[Data records]
════════════════════
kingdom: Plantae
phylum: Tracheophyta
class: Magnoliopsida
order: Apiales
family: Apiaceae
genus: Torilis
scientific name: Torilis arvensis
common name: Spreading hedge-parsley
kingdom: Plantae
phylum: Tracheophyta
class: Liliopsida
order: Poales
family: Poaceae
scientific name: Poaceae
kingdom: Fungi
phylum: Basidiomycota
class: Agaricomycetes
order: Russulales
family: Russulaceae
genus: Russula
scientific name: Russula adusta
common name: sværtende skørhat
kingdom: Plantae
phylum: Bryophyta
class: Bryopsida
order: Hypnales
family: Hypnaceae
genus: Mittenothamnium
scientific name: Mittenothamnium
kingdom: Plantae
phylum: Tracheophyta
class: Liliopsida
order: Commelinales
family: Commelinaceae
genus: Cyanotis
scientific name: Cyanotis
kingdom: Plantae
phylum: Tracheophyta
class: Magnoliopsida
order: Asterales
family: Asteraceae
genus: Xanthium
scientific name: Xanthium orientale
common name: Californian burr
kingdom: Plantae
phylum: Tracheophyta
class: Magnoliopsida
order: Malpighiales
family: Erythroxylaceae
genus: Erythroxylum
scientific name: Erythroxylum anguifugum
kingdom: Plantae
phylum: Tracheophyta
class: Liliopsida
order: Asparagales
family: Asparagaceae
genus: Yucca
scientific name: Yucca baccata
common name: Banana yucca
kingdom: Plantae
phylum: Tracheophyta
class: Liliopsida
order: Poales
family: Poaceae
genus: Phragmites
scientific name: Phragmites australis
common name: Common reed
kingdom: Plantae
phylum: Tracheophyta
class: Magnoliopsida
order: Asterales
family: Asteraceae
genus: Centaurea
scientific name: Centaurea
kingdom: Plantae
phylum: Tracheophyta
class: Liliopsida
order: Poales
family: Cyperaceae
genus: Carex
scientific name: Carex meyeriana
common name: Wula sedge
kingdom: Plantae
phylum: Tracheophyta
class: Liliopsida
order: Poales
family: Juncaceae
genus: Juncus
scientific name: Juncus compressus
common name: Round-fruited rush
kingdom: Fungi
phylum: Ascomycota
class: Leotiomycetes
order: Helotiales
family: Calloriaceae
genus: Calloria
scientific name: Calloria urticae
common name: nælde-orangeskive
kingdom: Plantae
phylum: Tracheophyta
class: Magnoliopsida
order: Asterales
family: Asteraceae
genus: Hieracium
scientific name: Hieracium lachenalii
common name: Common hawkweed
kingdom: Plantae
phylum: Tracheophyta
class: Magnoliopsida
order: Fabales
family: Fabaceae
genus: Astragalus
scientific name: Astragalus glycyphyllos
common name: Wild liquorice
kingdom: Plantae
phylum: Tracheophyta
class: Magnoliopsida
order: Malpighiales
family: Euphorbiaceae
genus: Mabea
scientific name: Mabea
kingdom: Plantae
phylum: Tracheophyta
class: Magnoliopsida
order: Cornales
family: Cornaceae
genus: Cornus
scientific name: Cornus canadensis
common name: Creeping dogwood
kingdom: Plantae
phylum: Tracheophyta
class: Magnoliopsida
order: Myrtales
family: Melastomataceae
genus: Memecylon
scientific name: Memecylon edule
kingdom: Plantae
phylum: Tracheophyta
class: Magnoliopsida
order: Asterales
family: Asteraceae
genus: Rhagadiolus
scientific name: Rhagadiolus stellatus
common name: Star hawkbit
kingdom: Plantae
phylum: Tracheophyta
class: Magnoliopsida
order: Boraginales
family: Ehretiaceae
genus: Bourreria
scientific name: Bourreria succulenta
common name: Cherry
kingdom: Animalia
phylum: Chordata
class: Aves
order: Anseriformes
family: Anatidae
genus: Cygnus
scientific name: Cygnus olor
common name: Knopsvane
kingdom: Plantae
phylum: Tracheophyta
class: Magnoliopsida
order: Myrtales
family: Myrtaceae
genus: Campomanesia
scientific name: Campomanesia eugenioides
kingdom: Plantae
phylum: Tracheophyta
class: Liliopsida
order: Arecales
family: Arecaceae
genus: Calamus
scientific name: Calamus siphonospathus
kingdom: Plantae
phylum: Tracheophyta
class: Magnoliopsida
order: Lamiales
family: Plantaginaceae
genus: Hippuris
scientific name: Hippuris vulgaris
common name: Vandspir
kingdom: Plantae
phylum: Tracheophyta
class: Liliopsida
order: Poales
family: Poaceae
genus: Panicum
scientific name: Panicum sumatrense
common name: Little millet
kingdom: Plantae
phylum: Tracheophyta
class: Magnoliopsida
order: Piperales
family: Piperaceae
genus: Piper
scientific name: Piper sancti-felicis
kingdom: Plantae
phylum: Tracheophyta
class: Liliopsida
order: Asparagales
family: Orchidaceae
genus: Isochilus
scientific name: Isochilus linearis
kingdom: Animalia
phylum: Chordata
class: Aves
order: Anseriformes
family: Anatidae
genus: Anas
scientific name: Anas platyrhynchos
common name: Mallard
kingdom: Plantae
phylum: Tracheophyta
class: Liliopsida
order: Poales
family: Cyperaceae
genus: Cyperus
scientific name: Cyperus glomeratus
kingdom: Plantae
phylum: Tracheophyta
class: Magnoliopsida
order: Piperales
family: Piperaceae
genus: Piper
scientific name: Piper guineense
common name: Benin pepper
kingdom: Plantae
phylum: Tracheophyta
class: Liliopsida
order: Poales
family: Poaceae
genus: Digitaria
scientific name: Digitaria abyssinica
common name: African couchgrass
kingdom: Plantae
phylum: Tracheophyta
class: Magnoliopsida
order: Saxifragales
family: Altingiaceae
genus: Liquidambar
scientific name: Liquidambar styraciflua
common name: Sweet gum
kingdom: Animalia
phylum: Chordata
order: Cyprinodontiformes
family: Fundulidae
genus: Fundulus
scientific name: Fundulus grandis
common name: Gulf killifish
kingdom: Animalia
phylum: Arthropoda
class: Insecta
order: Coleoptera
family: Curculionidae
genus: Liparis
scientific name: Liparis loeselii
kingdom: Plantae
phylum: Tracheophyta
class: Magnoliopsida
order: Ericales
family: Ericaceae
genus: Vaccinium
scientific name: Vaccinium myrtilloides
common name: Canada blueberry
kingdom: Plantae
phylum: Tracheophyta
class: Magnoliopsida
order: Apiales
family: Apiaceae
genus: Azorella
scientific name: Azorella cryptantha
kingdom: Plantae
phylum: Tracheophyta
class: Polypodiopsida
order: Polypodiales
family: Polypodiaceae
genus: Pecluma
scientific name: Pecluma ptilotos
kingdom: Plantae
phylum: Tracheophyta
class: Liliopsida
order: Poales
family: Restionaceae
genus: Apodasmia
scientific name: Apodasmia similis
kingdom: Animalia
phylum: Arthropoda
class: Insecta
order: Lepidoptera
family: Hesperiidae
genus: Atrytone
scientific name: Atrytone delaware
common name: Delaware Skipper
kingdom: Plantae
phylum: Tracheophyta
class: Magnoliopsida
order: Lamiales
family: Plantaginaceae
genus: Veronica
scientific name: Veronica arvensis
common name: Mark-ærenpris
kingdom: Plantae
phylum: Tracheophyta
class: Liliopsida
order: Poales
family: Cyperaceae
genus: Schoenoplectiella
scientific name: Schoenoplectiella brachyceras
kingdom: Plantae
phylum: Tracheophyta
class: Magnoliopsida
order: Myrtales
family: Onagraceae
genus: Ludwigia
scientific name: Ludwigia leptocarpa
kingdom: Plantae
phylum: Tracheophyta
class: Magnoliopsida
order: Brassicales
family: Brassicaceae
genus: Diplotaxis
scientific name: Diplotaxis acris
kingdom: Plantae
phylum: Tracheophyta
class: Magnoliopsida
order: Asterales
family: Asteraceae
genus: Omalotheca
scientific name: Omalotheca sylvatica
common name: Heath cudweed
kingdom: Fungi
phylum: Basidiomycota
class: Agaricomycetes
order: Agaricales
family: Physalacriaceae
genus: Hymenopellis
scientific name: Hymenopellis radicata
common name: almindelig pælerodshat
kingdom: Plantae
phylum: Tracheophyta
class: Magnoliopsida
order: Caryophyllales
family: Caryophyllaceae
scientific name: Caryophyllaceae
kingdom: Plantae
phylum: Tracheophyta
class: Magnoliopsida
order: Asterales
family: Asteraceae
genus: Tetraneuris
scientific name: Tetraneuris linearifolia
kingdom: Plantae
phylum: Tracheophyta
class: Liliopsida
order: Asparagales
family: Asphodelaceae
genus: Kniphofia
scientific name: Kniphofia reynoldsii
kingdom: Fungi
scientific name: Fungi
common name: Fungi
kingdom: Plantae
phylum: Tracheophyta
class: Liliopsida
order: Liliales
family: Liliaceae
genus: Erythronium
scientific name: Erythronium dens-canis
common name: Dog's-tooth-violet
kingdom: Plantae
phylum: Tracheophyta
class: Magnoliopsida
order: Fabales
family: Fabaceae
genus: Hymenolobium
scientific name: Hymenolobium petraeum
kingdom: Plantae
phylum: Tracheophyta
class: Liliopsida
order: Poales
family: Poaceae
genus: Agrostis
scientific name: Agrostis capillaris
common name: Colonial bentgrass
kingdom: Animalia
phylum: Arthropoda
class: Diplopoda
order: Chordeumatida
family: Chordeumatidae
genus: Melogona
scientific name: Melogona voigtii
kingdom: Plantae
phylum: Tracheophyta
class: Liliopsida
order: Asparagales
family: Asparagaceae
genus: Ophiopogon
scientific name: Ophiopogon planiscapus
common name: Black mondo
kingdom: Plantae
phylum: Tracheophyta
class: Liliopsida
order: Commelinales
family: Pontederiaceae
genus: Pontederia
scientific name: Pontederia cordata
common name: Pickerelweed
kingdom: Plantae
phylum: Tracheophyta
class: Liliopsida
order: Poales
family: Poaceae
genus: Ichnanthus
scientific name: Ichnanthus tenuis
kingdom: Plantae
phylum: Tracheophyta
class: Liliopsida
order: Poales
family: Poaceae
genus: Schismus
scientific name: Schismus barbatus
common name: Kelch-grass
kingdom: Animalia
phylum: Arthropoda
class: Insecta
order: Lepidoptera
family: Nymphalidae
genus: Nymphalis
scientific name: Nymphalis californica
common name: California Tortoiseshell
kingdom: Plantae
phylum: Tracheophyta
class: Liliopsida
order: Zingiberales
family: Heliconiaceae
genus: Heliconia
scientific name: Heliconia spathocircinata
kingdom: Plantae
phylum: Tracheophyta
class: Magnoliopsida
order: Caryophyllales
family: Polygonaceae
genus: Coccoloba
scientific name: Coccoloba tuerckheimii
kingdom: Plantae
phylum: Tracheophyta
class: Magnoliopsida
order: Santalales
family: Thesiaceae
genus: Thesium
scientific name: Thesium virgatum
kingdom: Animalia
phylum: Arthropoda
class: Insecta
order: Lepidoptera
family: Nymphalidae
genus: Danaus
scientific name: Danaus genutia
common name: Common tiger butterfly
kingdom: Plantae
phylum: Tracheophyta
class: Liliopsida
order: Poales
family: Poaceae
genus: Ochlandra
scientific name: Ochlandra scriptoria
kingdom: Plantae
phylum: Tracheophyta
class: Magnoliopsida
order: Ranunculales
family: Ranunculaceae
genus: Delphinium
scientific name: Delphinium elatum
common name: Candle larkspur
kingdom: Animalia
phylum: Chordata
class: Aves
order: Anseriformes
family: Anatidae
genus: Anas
════════════════════
▶ **Work instructions**: Rewrite the material from its first line through the line containing "family: Hypnaceae", replacing "common name" with "vernacular name" and leaving everything else unchanged.

▶ **Response to the exercise**:
kingdom: Plantae
phylum: Tracheophyta
class: Magnoliopsida
order: Apiales
family: Apiaceae
genus: Torilis
scientific name: Torilis arvensis
vernacular name: Spreading hedge-parsley
kingdom: Plantae
phylum: Tracheophyta
class: Liliopsida
order: Poales
family: Poaceae
scientific name: Poaceae
kingdom: Fungi
phylum: Basidiomycota
class: Agaricomycetes
order: Russulales
family: Russulaceae
genus: Russula
scientific name: Russula adusta
vernacular name: sværtende skørhat
kingdom: Plantae
phylum: Bryophyta
class: Bryopsida
order: Hypnales
family: Hypnaceae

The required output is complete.